- Theatrical release poster
- German: Glaubenberg
- Directed by: Thomas Imbach
- Screenplay by: Thomas Imbach; Arnaud De Cazes;
- Story by: Thomas Imbach
- Produced by: Andrea Štaka; Thomas Imbach;
- Starring: Zsofia Körös; Francis Meier; Milan Peschel; Bettina Stucky; Morgane Ferru; Nikola Šošic; İlayda Akdoğan; Gonca de Haas; Erol Afşin;
- Cinematography: Thomas Imbach
- Edited by: Thomas Imbach
- Music by: Lukas Langenegger
- Production companies: Okofilm Productions; SRF; SRG SSR; Teleclub;
- Distributed by: Frenetic Films
- Release dates: 6 August 2018 (Locarno); 22 November 2018 (Switzerland);
- Running time: 114 minutes
- Country: Switzerland
- Language: German

= My Brother, My Love =

2018 film by Thomas Imbach

My Brother, My Love (Glaubenberg) is a 2018 Swiss drama film directed by Thomas Imbach.

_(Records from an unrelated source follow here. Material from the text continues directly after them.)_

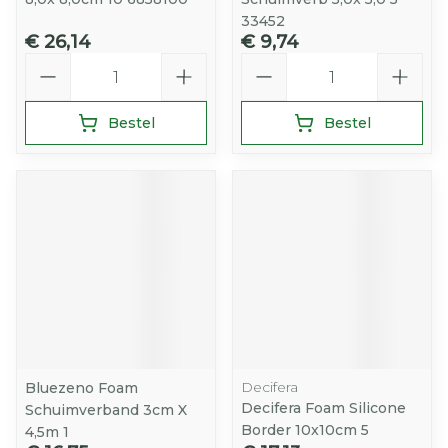
33452
€ 26,14
€ 9,74
Aantal
Aantal
Bestel
Bestel
Decifera
Bluezeno Foam
Decifera Foam Silicone
Schuimverband 3cm X
Border 10x10cm 5
4,5m 1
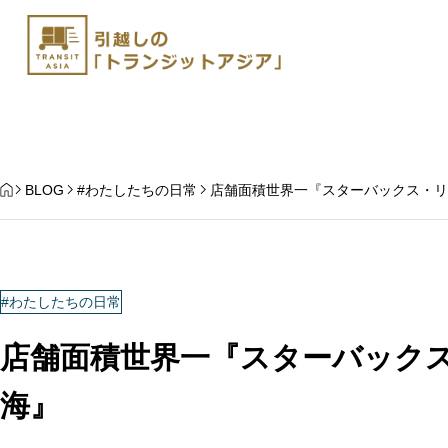
HOME
BLOG
#わたしたちの日常
店舗面積世界一『スターバックス・リ
#わたしたちの日常
店舗面積世界一『スターバック
杭州から日本にペット
上海発 ペットと中国国内移動
手続き | トランジット
海』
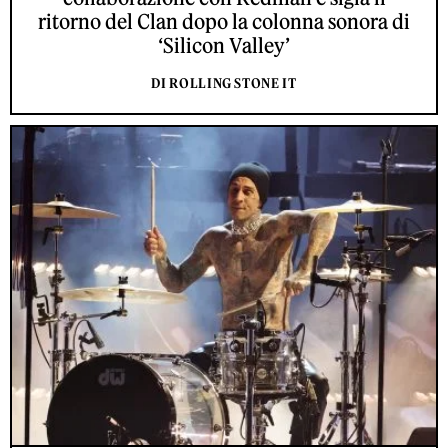
ritorno del Clan dopo la colonna sonora di
‘Silicon Valley’
DI ROLLING STONE IT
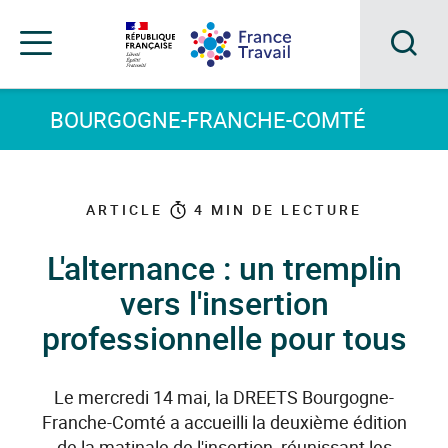
Accéder
Accéder
Accéder
au
au
au
menu
contenu
pied
principal
de
Acc
Menu
page
Menu
à
BOURGOGNE-FRANCHE-COMTÉ
de
navigation
la
rec
ARTICLE
4
MIN DE LECTURE
L'alternance : un tremplin
vers l'insertion
professionnelle pour tous
Le mercredi 14 mai, la DREETS Bourgogne-
Franche-Comté a accueilli la deuxième édition
de la matinale de l'insertion, réunissant les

The film had its world premiere at the Locarno Film Festival in August 2018. It received the Zurich Film Prize 2018.

==Premise==
Sixteen-year-old Lena feels more attracted to her brother Noah than is usual among siblings. She tries to distract herself with Noah's friend Enis, but the impossible love becomes an obsession. She loses herself in daydreams and soon lives more in her imagination than in the real world. Finally she struggles to confess her love to her brother. However, the brother, frightened, rejects her. For Lena, a journey into the unknown begins.

==Cast==
- Zsofia Körös as Lena
- Francis Meier as Noah
- Milan Peschel as father
- Bettina Stucky as mother
- Morgane Ferru as Julia
- Nikola Šošic as Enis
- İlayda Akdoğan as Meriem
- Gonca de Haas as Ebru
- Erol Afşin as Mustafa

==Background==

My Brother, My Love is inspired by Imbach's biography, albeit strongly fictionalized. It is about a love that is filled with taboos in our society, about the sister's longing for her brother, which can only be lived as a delusion. In the film, Imbach focuses on the time of adolescence, when this passion first seeks fulfilment and has a thoroughly "healthy" origin.

==Reception==
Björn Hayer of the Neue Zürcher Zeitung wrote: "The boundaries between reality and wishful thinking are blurred in a sophisticated narrative structure, visually congenially implemented – Lena's perspective and her thoughts alone carry this extraordinary work".

Kino-Zeit stated: "A remarkably fearless film, a highlight in Locarno 2018".